CHI SIAMO

CHI SIAMO

Quest’anno le candeline che Target magazine si appresta a spengere sono 18. Era il 1998 quando ci siamo seduti attorno a un tavolo ed è cominciato tutto.  Ad Aprile 1999 è uscito il numero zero. E’ nato come giornale di quartiere quando ancora erano agli albori questi progetti. Poi è cresciuto e con lui  sono cresciute le persone che vi hanno fatto pratica. Molti ragazzi che hanno fatto giornalismo per le strade, in un’epoca in cui internet era agli albori, oggi hanno brillantissime carriere.

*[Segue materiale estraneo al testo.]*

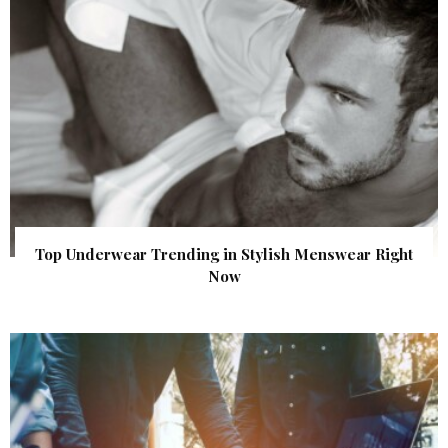
Top Underwear Trending in Stylish Menswear Right
Now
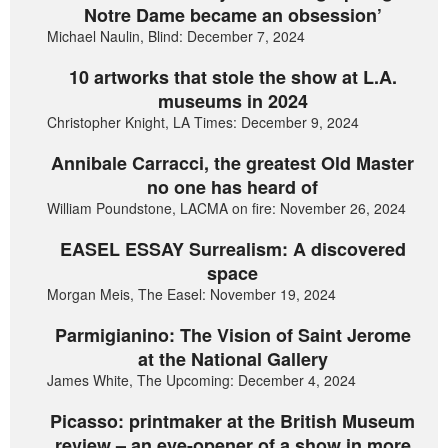
Notre Dame became an obsession’
Michael Naulin, Blind: December 7, 2024
10 artworks that stole the show at L.A.
museums in 2024
Christopher Knight, LA Times: December 9, 2024
Annibale Carracci, the greatest Old Master
no one has heard of
William Poundstone, LACMA on fire: November 26, 2024
EASEL ESSAY Surrealism: A discovered
space
Morgan Meis, The Easel: November 19, 2024
Parmigianino: The Vision of Saint Jerome
at the National Gallery
James White, The Upcoming: December 4, 2024
Picasso: printmaker at the British Museum
review – an eye-opener of a show in more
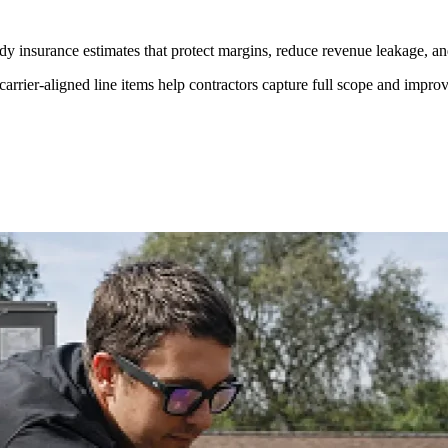
dy insurance estimates that protect margins, reduce revenue leakage, an
rier-aligned line items help contractors capture full scope and improve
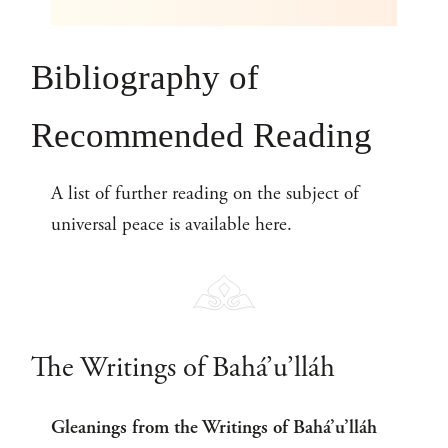
Bibliography of
Recommended Reading
A list of further reading on the subject of
universal peace is available here.
The Writings of Bahá’u’lláh
Gleanings from the Writings of Bahá’u’lláh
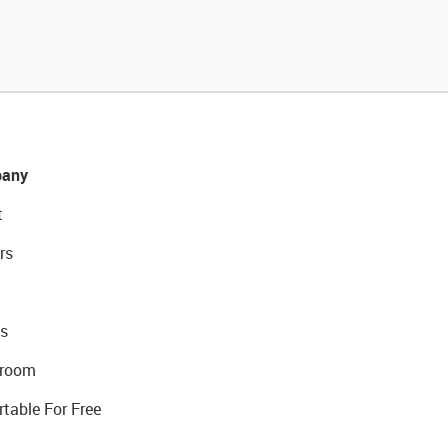
any
t
rs
s
room
rtable For Free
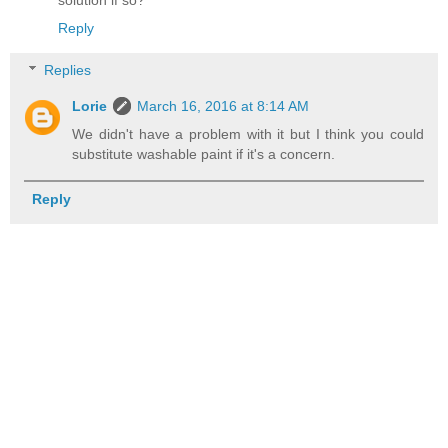
solution if so?
Reply
Replies
Lorie
March 16, 2016 at 8:14 AM
We didn't have a problem with it but I think you could
substitute washable paint if it's a concern.
Reply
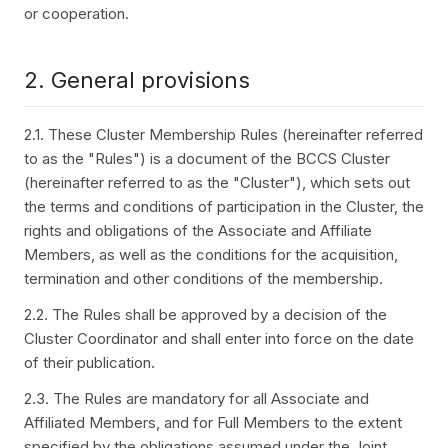
or cooperation.
2. General provisions
2.1. These Cluster Membership Rules (hereinafter referred
to as the "Rules") is a document of the BCCS Cluster
(hereinafter referred to as the "Cluster"), which sets out
the terms and conditions of participation in the Cluster, the
rights and obligations of the Associate and Affiliate
Members, as well as the conditions for the acquisition,
termination and other conditions of the membership.
2.2. The Rules shall be approved by a decision of the
Cluster Coordinator and shall enter into force on the date
of their publication.
2.3. The Rules are mandatory for all Associate and
Affiliated Members, and for Full Members to the extent
specified by the obligations assumed under the Joint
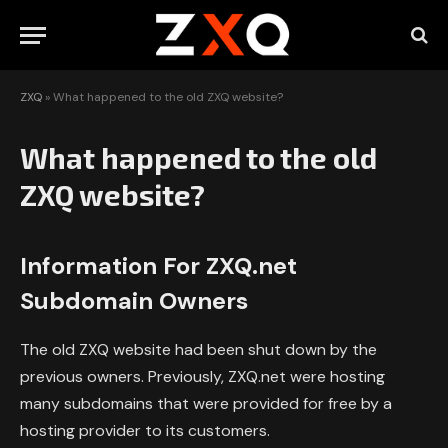
ZXQ
»
What happened to the old ZXQ website?
What happened to the old
ZXQ website?
Information For ZXQ.net
Subdomain Owners
The old ZXQ website had been shut down by the
previous owners. Previously, ZXQ.net were hosting
many subdomains that were provided for free by a
hosting provider to its customers.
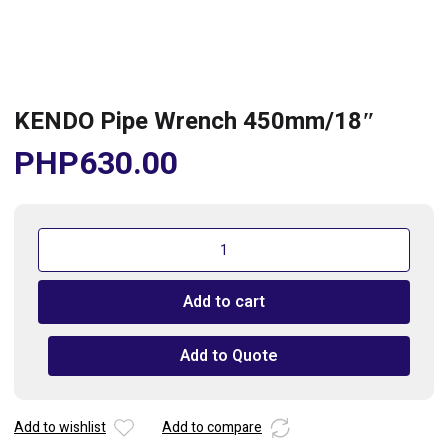
KENDO Pipe Wrench 450mm/18″
PHP
630.00
KENDO
Pipe
Wrench
Add to cart
450mm/18"
quantity
Add to Quote
Add to wishlist
Add to compare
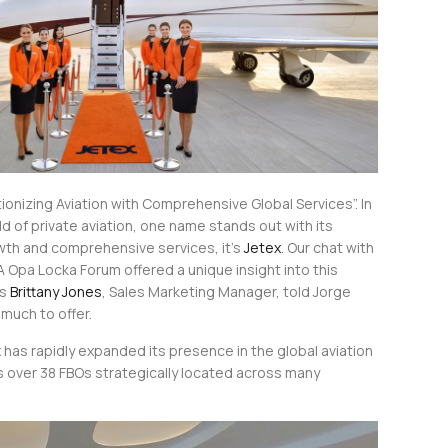
tionizing Aviation with Comprehensive Global Services”. In
d of private aviation, one name stands out with its
wth and comprehensive services, it’s
Jetex
. Our chat with
 Opa Locka Forum offered a unique insight into this
As
Brittany Jones
, Sales Marketing Manager, told Jorge
much to offer.
has rapidly expanded its presence in the global aviation
s over 38 FBOs strategically located across many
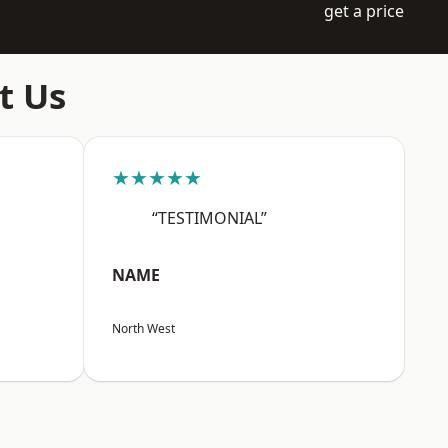
get a price
t Us
★★★★★
“TESTIMONIAL”
NAME
North West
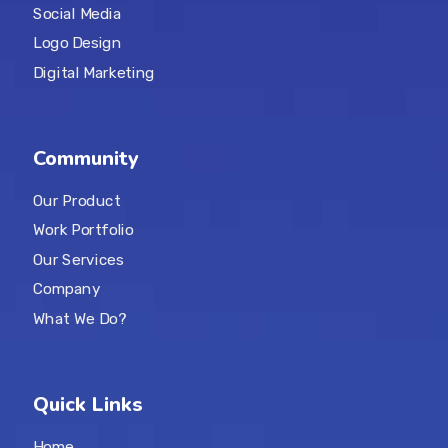
Social Media
Logo Design
Digital Marketing
Community
Our Product
Work Portfolio
Our Services
Company
What We Do?
Quick Links
Home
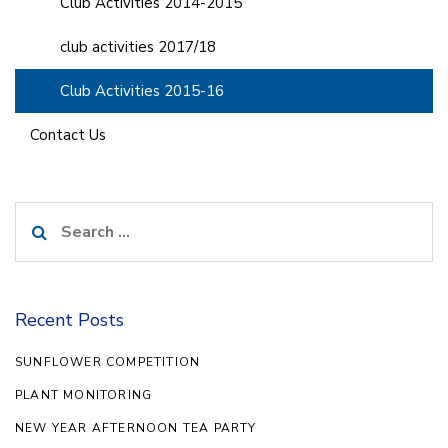
Club Activities 2014-2015
club activities 2017/18
Club Activities 2015-16
Contact Us
Search
for:
Recent Posts
SUNFLOWER COMPETITION
PLANT MONITORING
NEW YEAR AFTERNOON TEA PARTY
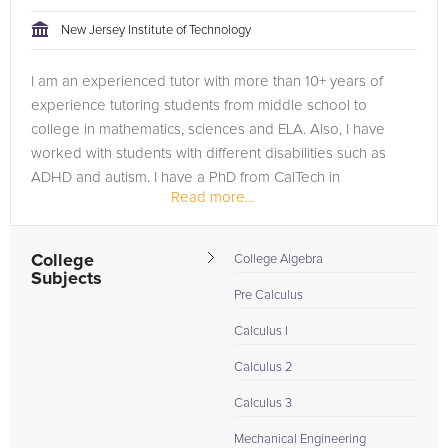
New Jersey Institute of Technology
I am an experienced tutor with more than 10+ years of
experience tutoring students from middle school to
college in mathematics, sciences and ELA. Also, I have
worked with students with different disabilities such as
ADHD and autism. I have a PhD from CalTech in
Read more...
Aeronautics and have been a visiting...
College
College Algebra
Subjects
Pre Calculus
Calculus I
Calculus 2
Calculus 3
Mechanical Engineering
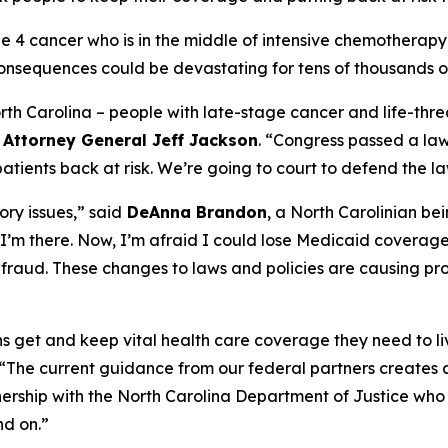
age 4 cancer who is in the middle of intensive chemother
onsequences could be devastating for tens of thousands of
North Carolina – people with late-stage cancer and life-threa
d
Attorney General Jeff Jackson
.
“Congress passed a law 
ients back at risk. We’re going to court to defend the la
ry issues,”
said
DeAnna Brandon
, a North Carolinian be
I’m there. Now, I’m afraid I could lose Medicaid coverag
ot fraud. These changes to laws and policies are causing pr
ians get and keep vital health care coverage they need to li
“The current guidance from our federal partners creates a
nership with the North Carolina Department of Justice who 
nd on.”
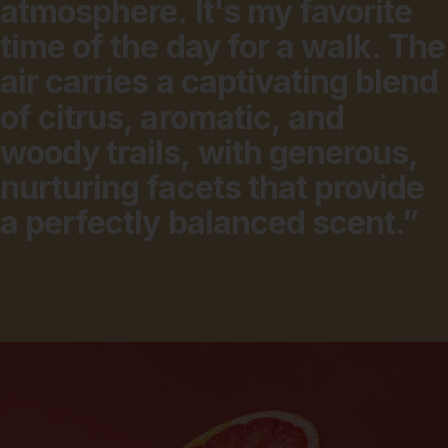
atmosphere.
It's
my
favorite
time
of
the
day
for
a
walk.
The
air
carries
a
captivating
blend
of
citrus,
aromatic,
and
woody
trails,
with
generous,
nurturing
facets
that
provide
a
perfectly
balanced
scent.”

Molti lavorano a Mediaset, alla Rai e le nostre stelle della rubrica della moda sono oggi a Parigi e Londra  a lavorare nelle grandi maison.

Ci sono stati momenti d’oro, tirature da 30.000 copie, 100 pagine belle lucide, interviste a grandi divi del cinema internazionale, ma ci sono state  anche le medaglie dei nostri pulcini sportivi, i concerti dal Palalottomatica e i cori per la raccolta di fondi al Santa Chiara. Oggi la sua dimensione web sembra la più seguita, anche se appena arriva la rivista nei bar e nei locali dei nostri sponsor le copia vanno a ruba.

Per noi è uguale, sito, rivista: promuoviamo lo stesso immaginario, il nostro modo di essere è  immutato. Il mondo cambia e con esso Target magazine, che arriva a tutti, al di fuori del Municipio di Roma in cui è nato, che era pure grande come Milano. Siamo l’unica rivista sopravvissuta alle mille che nacquero dopo di noi per tutti i quartieri. Contiamo di vivere ancora a lungo. Indossiamo un nuovo  vestito, ma noi siamo sempre gli stessi, e speriamo nel sostegno di coloro che ci furono all’inizio, e di  tanti altri che potremmo raggiungere in questa nuova avventura.